Eine erfrischende Gratwanderung
Eisenstein gelingt mit diesem Buch eine erfrischende Gratwanderung: Als Kulturphilosoph und Mathematiker hält er fundierte „wissenschaftliche“ Einsichten in Zusammenhänge von Kultur- und Naturphänomenen bereit – verliert aber nicht an Glaubwürdigkeit, wenn er Empfindsamkeit als bedeutende menschliche Fähigkeit erkennt. Wo die Revolution Liebe ist, sind rationale Argumente hinfällig. Denn „in Wahrheit lieben wir die Welt um ihrer selbst willen, und nicht für das, was sie uns liefert“
(S. 207). Mit der Akzeptanz eigener Irrationalität gewinnen seine Erläuterungen vielmehr an Gewicht. Der Autor verharrt aber nicht bei philosophischen Erkenntnissen, sondern zeigt Wege auf, dieser neuen Richtung zu folgen, wo das Potenzial unseres Seins, unsere Menschlichkeit, zur Entfaltung kommen kann. Maßnahmen, die er am Ende des Buches sammelt, sind schon heute machbar, selbst wenn es nicht so scheinen mag. Vielerorts wird die Krise ein Vakuum hinterlassen, das mit Ideen gefüllt werden will, und auch ohne breiten Konsens und institutionelle Unterstützung können Maßnahmen gesetzt werden.

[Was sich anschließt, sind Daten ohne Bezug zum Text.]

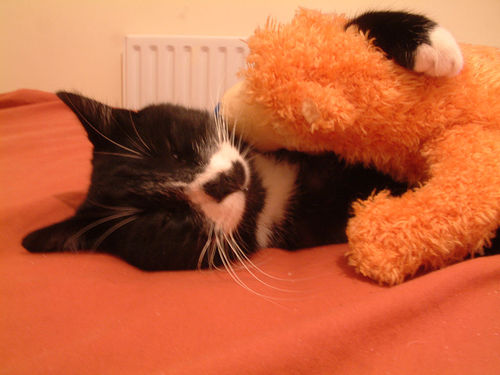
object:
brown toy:
[213, 5, 500, 288]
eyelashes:
[82, 149, 145, 161]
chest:
[249, 149, 301, 249]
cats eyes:
[166, 140, 197, 165]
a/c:
[123, 35, 250, 116]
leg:
[340, 6, 465, 81]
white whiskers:
[105, 128, 152, 229]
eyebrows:
[86, 194, 141, 253]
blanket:
[0, 85, 499, 374]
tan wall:
[3, 3, 498, 108]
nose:
[201, 171, 239, 205]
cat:
[17, 4, 499, 310]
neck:
[225, 113, 314, 246]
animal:
[211, 3, 500, 288]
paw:
[401, 20, 464, 80]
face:
[93, 100, 257, 260]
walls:
[16, 21, 92, 61]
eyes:
[152, 194, 187, 233]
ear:
[19, 215, 100, 255]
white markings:
[188, 142, 250, 235]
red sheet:
[8, 272, 170, 337]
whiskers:
[191, 222, 315, 316]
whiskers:
[200, 83, 271, 163]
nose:
[211, 100, 223, 117]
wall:
[10, 6, 239, 67]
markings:
[250, 142, 301, 249]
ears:
[53, 88, 130, 144]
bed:
[0, 280, 498, 372]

Obwohl das Buch einmal mehr deutlich macht, wie schlimm es um unseren Planeten steht, regt es auf wohltuende Weise an, uns und unsere vergessene Fähigkeit neu zu entdecken, für das Lebendige Sorge zu tragen; und dass hier auch die kleinen Taten Bedeutung haben, da sie Teil einer großen Bewegung sind.